## THE PROBLEM
Restate word for word the entries below, starting with the line with "neck: (378, 655)" and continuing through the line with "right front paw: (217, 965)". Include both of those lines and no others.

======== MATERIAL FOR THE TASK

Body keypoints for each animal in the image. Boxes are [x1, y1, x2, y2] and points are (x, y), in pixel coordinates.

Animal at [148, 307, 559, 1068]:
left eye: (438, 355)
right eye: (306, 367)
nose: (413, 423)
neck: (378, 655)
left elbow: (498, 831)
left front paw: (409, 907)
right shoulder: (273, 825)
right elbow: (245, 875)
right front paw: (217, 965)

================
======== MATERIAL FOR THE TASK

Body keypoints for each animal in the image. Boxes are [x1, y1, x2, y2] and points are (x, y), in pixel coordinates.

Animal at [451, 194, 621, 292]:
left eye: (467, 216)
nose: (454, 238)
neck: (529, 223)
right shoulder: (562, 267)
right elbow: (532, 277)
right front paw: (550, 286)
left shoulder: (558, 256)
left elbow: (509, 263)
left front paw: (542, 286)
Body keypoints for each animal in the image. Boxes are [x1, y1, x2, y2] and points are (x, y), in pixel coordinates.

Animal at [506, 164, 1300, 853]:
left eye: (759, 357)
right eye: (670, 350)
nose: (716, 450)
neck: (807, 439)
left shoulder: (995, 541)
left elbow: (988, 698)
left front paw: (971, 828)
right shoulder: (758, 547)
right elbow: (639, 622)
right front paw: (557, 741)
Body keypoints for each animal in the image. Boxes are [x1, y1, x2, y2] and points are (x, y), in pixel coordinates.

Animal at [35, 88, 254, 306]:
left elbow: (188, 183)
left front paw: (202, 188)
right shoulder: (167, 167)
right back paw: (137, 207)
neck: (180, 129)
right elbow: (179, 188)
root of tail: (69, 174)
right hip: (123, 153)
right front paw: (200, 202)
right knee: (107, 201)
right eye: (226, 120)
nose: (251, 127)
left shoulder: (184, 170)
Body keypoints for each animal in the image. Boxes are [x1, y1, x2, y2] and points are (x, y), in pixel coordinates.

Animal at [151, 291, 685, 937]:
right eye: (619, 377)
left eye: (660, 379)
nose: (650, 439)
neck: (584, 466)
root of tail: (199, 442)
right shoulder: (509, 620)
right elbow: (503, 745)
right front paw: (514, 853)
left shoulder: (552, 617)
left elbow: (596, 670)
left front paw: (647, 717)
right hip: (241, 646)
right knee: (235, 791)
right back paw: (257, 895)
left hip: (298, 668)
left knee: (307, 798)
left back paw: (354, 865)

================
======== MATERIAL FOR THE TASK

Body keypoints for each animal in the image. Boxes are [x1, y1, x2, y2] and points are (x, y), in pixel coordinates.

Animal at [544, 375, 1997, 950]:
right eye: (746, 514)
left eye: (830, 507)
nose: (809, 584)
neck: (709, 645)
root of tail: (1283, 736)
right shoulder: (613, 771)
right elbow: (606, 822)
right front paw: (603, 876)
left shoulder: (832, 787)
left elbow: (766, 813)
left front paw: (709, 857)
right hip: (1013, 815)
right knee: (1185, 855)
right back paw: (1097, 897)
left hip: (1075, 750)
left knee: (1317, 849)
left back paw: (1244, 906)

================

## TASK RESULT
neck: (378, 655)
left elbow: (498, 831)
left front paw: (409, 907)
right shoulder: (273, 825)
right elbow: (245, 875)
right front paw: (217, 965)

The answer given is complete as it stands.